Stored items
Segment Open

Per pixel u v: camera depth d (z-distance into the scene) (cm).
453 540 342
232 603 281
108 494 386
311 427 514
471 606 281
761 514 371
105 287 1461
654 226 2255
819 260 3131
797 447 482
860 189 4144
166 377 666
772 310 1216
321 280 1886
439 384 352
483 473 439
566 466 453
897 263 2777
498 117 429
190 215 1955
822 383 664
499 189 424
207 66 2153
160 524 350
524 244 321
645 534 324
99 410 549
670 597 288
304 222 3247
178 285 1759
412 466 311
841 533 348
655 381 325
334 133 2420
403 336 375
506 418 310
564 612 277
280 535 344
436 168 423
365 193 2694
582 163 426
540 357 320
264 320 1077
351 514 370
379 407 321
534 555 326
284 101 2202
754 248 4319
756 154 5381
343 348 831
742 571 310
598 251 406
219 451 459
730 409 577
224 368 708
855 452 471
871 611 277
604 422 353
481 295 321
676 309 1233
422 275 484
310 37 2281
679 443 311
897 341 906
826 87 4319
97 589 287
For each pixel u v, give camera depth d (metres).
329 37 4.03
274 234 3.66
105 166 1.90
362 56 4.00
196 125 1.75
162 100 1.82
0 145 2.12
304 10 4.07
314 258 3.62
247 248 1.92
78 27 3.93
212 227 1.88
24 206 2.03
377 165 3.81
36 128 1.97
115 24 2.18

Segment Closed

▸ **Your objective**
From the records above, copy out the line with "190 215 1955", the line with "742 571 310", and every line between them, word for word.

▸ **Solution**
190 215 1955
822 383 664
499 189 424
207 66 2153
160 524 350
524 244 321
645 534 324
99 410 549
670 597 288
304 222 3247
178 285 1759
412 466 311
841 533 348
655 381 325
334 133 2420
403 336 375
506 418 310
564 612 277
280 535 344
436 168 423
365 193 2694
582 163 426
540 357 320
264 320 1077
351 514 370
379 407 321
534 555 326
284 101 2202
754 248 4319
756 154 5381
343 348 831
742 571 310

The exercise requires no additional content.